0.0/command.go:846\ngithub.com/spf13/cobra.(*Command).ExecuteC\n\t/go/pkg/mod/github.com/spf13/cobra@v1.0.0/command.go:950\ngithub.com/spf13/cobra.(*Command
).Execute\n\t/go/pkg/mod/github.com/spf13/cobra@v1.0.0/command.go:887\nmain.main\n\t/home/jenkins/agent/workspace/build-common/go/src/github.com/pingcap/pd/
cmd/pd-server/main.go:56\nruntime.main\n\t/usr/local/go/src/runtime/proc.go:250”]

[ERROR] [etcdutil.go:83] [“failed to get cluster from remote”] [error=“[PD:etcd:ErrEtcdGetCluster]failed to get raft cluster member(s) from the given URLs: failed to get raft cluster member(s) from the given URLs”]
[2024/04/11 17:39:13.633 +08:00] [WARN] [server.go:2098] [“failed to publish local member to cluster through raft”] [local-member-id=b43ecfd4b44129fc] [local-member-attributes=“{Name:pd-1 ClientURLs:[http://192.168.209.5:22379]}”] [request-path=/0/members/b43ecfd4b44129fc/attributes] [publish-timeout=11s] [error=“etcdserver: request timed out”]

| username: TiDBer_jYQINSnf | Original post link

Is it a new cluster? It looks like the startup parameters for PD are configured incorrectly, particularly the URL part.

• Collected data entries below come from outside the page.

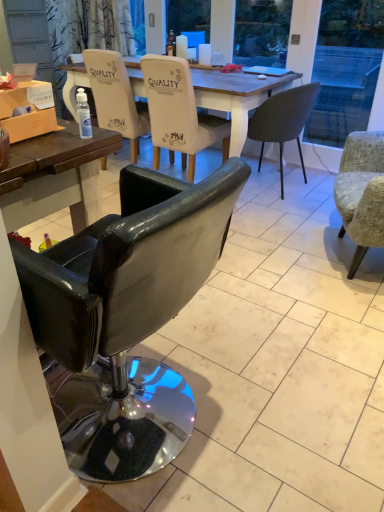
Question: Considering the relative positions of textured gray armchair at right, the second chair when ordered from front to back, and matte dark gray chair at center, which appears as the 2th chair when viewed from the back, in the image provided, is textured gray armchair at right, the second chair when ordered from front to back, to the right of matte dark gray chair at center, which appears as the 2th chair when viewed from the back, from the viewer's perspective?

Choices:
 (A) no
 (B) yes

Answer: (B)

Question: Is textured gray armchair at right, the second chair when ordered from front to back, taller than matte dark gray chair at center, which appears as the 2th chair when viewed from the back?

Choices:
 (A) yes
 (B) no

Answer: (A)

Question: Is textured gray armchair at right, the second chair when ordered from front to back, turned away from matte dark gray chair at center, acting as the fourth chair starting from the front?

Choices:
 (A) yes
 (B) no

Answer: (B)

Question: Does textured gray armchair at right, marked as the fourth chair in a back-to-front arrangement, appear on the left side of matte dark gray chair at center, which appears as the 2th chair when viewed from the back?

Choices:
 (A) yes
 (B) no

Answer: (B)

Question: From the image's perspective, is textured gray armchair at right, the second chair when ordered from front to back, above matte dark gray chair at center, acting as the fourth chair starting from the front?

Choices:
 (A) yes
 (B) no

Answer: (B)

Question: Is textured gray armchair at right, the second chair when ordered from front to back, smaller than matte dark gray chair at center, which appears as the 2th chair when viewed from the back?

Choices:
 (A) no
 (B) yes

Answer: (A)

Question: Is the surface of matte dark gray chair at center, which appears as the 2th chair when viewed from the back, in direct contact with matte white chair at center, placed as the 5th chair when sorted from front to back?

Choices:
 (A) no
 (B) yes

Answer: (A)

Question: Considering the relative positions of matte dark gray chair at center, which appears as the 2th chair when viewed from the back, and matte white chair at center, the first chair viewed from the back, in the image provided, is matte dark gray chair at center, which appears as the 2th chair when viewed from the back, to the right of matte white chair at center, the first chair viewed from the back, from the viewer's perspective?

Choices:
 (A) no
 (B) yes

Answer: (B)

Question: From a real-world perspective, is matte dark gray chair at center, acting as the fourth chair starting from the front, over matte white chair at center, the first chair viewed from the back?

Choices:
 (A) no
 (B) yes

Answer: (A)

Question: Is matte dark gray chair at center, acting as the fourth chair starting from the front, facing towards matte white chair at center, the first chair viewed from the back?

Choices:
 (A) no
 (B) yes

Answer: (B)

Question: Is the position of matte dark gray chair at center, acting as the fourth chair starting from the front, more distant than that of matte white chair at center, the first chair viewed from the back?

Choices:
 (A) yes
 (B) no

Answer: (B)

Question: Would you consider matte dark gray chair at center, which appears as the 2th chair when viewed from the back, to be distant from matte white chair at center, the first chair viewed from the back?

Choices:
 (A) no
 (B) yes

Answer: (B)

Question: Is matte white chair at center, the first chair viewed from the back, not inside matte white coffee cup at upper center, which is the 1th coffee cup from right to left?

Choices:
 (A) yes
 (B) no

Answer: (A)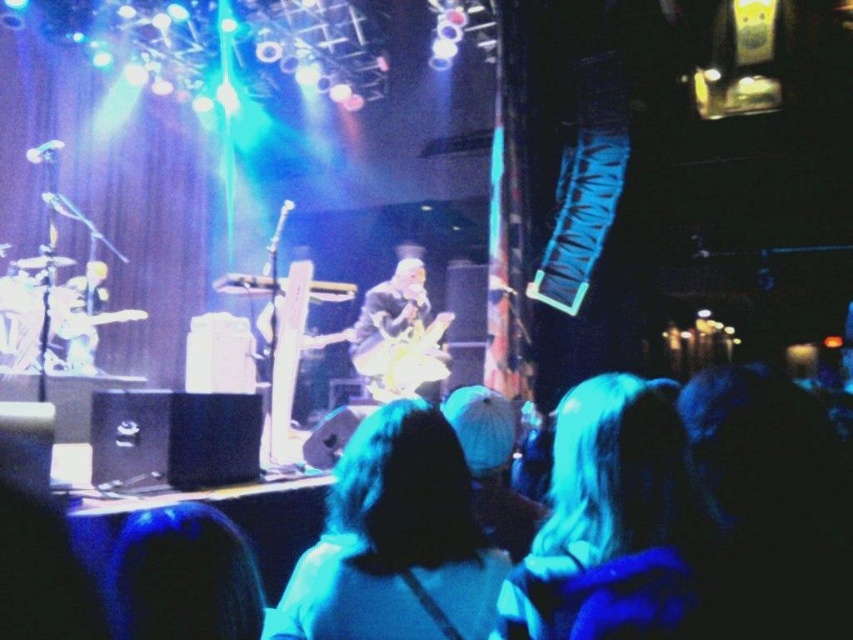
Image resolution: width=853 pixels, height=640 pixels. Describe the element at coordinates (395, 541) in the screenshot. I see `light blue fabric at center` at that location.

Can you confirm if light blue fabric at center is taller than shiny gold guitar at center?

No.

Is point (442, 595) in front of point (393, 372)?

Yes, point (442, 595) is closer to viewer.

Where is `light blue fabric at center`? This screenshot has height=640, width=853. light blue fabric at center is located at coordinates (395, 541).

Is white fabric at center below shiny gold guitar at center?

No.

Who is lower down, white fabric at center or shiny gold guitar at center?

shiny gold guitar at center is below.

Describe the element at coordinates (604, 497) in the screenshot. I see `white fabric at center` at that location.

At what (x,y) coordinates should I click in order to perform the action: click on white fabric at center. Please return your answer as a coordinate pair (x, y). Image resolution: width=853 pixels, height=640 pixels. Looking at the image, I should click on (604, 497).

Based on the photo, is light blue fabric at center behind white fabric at center?

Yes, light blue fabric at center is further from the viewer.

Where is `light blue fabric at center`? Image resolution: width=853 pixels, height=640 pixels. light blue fabric at center is located at coordinates tap(395, 541).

| username: TiDBer_jYQINSnf | Original post link

Isn’t it usually 2379? Did you make a mistake?

| username: hacker_77powerful | Original post link

There is no mistake, we used a custom port.

| username: hacker_77powerful | Original post link

It’s not a new cluster; it has been running for a while. One of the PD nodes has been in a down state because the file system is full.

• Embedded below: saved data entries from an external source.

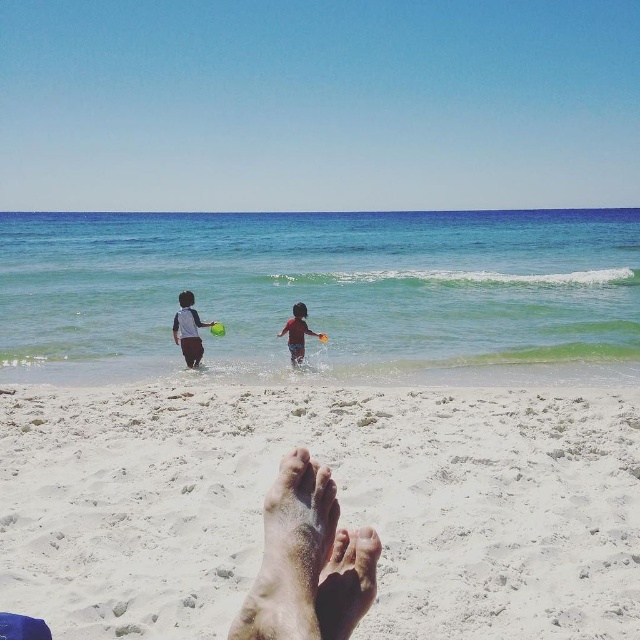
You are a lifeguard on duty and need to reach the red matte swimsuit at center to assist a swimmer. Considering your current position near the dry skin foot at lower center, can you estimate how far you need to move to reach the swimmer?

The dry skin foot at lower center and red matte swimsuit at center are 39.87 feet apart, so you need to move approximately 39.87 feet to reach the swimmer.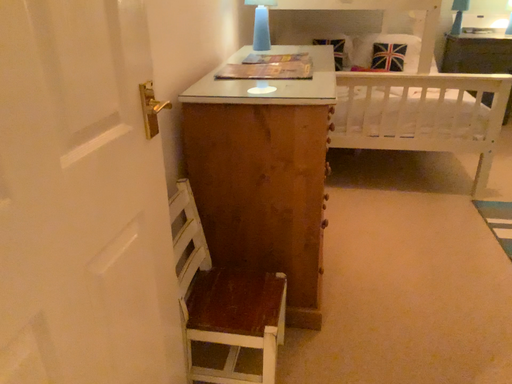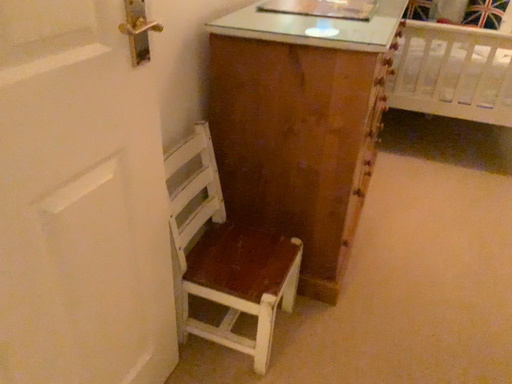
Question: Which way did the camera rotate in the video?

Choices:
 (A) rotated left
 (B) rotated right

Answer: (A)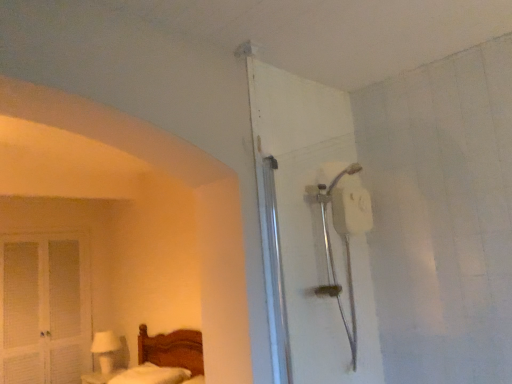
Question: Is white glossy table lamp at lower left located outside white matte shower head at upper right?

Choices:
 (A) yes
 (B) no

Answer: (A)

Question: From the image's perspective, is white glossy table lamp at lower left beneath white matte shower head at upper right?

Choices:
 (A) yes
 (B) no

Answer: (A)

Question: Is white glossy table lamp at lower left at the right side of white matte shower head at upper right?

Choices:
 (A) no
 (B) yes

Answer: (A)

Question: Does white glossy table lamp at lower left lie in front of white matte shower head at upper right?

Choices:
 (A) no
 (B) yes

Answer: (A)

Question: Can you confirm if white glossy table lamp at lower left is shorter than white matte shower head at upper right?

Choices:
 (A) yes
 (B) no

Answer: (A)

Question: Can you confirm if white glossy table lamp at lower left is wider than white matte shower head at upper right?

Choices:
 (A) no
 (B) yes

Answer: (A)

Question: From a real-world perspective, is white louvered screen door at left on white matte shower head at upper right?

Choices:
 (A) yes
 (B) no

Answer: (B)

Question: Does white louvered screen door at left have a larger size compared to white matte shower head at upper right?

Choices:
 (A) yes
 (B) no

Answer: (A)

Question: Is white louvered screen door at left facing away from white matte shower head at upper right?

Choices:
 (A) no
 (B) yes

Answer: (A)

Question: Is white louvered screen door at left outside white matte shower head at upper right?

Choices:
 (A) no
 (B) yes

Answer: (B)

Question: Could you tell me if white louvered screen door at left is turned towards white matte shower head at upper right?

Choices:
 (A) no
 (B) yes

Answer: (B)

Question: Considering the relative sizes of white louvered screen door at left and white matte shower head at upper right in the image provided, is white louvered screen door at left taller than white matte shower head at upper right?

Choices:
 (A) no
 (B) yes

Answer: (B)

Question: Is white matte shower head at upper right positioned beyond the bounds of white fluffy mattress at lower left?

Choices:
 (A) yes
 (B) no

Answer: (A)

| username: TiDBer_jYQINSnf | Original post link

Can’t connect to PD, check your network. If the network is fine, execute the following in a normal PD:

member

See if it exists. If it does, use:

member delete

to delete it, then clear the data directory of this PD and rebuild it. The data volume of PD is very small, rebuilding won’t take much time.

| username: hacker_77powerful | Original post link

It might be that the PD data directory was not cleared. I’ll try again tomorrow. Thank you.

| username: dba远航 | Original post link

If there is insufficient space, it will definitely cause server anomalies. Try clearing unused files.